Well-drafted rent review provisions should set out the review dates, the rent review process, the valuation formula and a dispute resolution procedure.
For a landlord, the primary purpose of service charge provisions is to ensure it receives a “clear” rent. This means that the landlord can keep the whole of the rent (subject to tax) and is not obliged to spend any part of it on the maintenance and other expenses of the building. The landlord, therefore, wants all expenses to be paid by the tenant. This will help to protect the capital value of its reversion.
A tenant’s main concern will be to minimise its financial liability by ensuring that it only contributes towards necessary expenditure.

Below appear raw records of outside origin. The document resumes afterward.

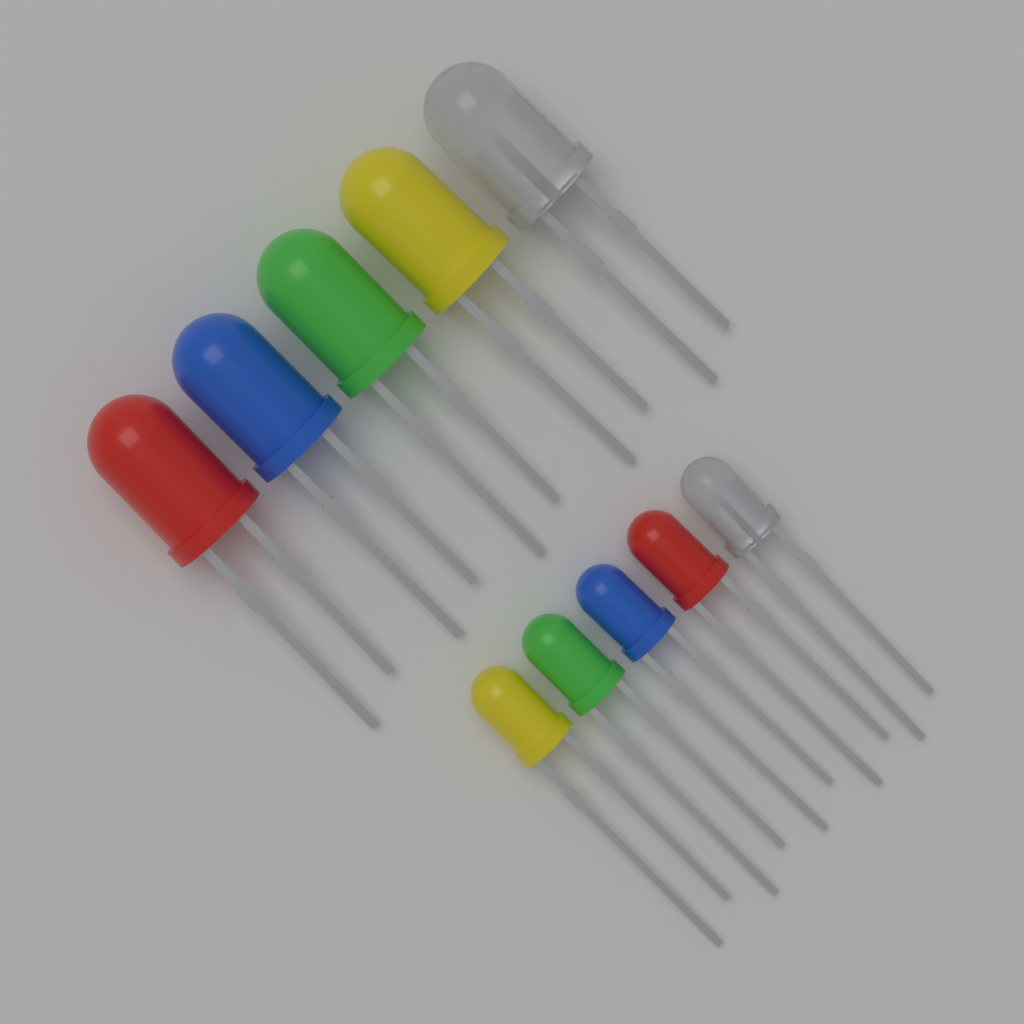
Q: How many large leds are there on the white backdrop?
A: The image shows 5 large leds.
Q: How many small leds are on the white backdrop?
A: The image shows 5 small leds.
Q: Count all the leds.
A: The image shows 10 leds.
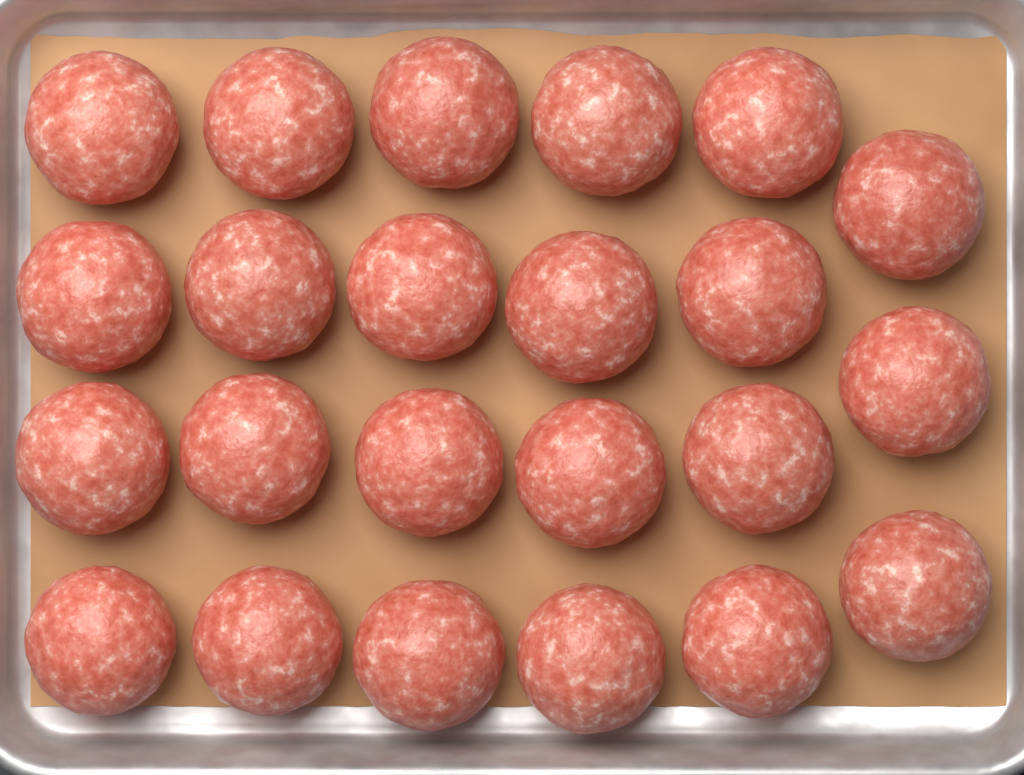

Drafting a service charge provision should therefore be a balancing exercise, looking to protect the landlord’s interest while remaining fair to the tenant(s).
Unlike residential service charges, there is currently no statutory regulation of service charges in commercial leases, apart from the RICS 2018 Professional Statement, Service charges in commercial property (1st edition) (RICS Professional Statement) which is binding on RICS members and regulated firms only. In general, therefore, the parties are free to negotiate whatever service charge provisions they want.
In a commercial lease at a rack rent it is usual for the insurance obligation to fall on the landlord. The landlord is the party with a capital interest in the property that it wants to protect and it will often be best placed to assess the appropriate level of insurance cover. Even in a lease of whole, the tenant will not want to take on the responsibility (and administrative burden) of insuring and reinstating insured damage, or to bear the risk of inadequate insurance.
The tenant will reimburse to the landlord all monies incurred by the landlord in insuring the premises.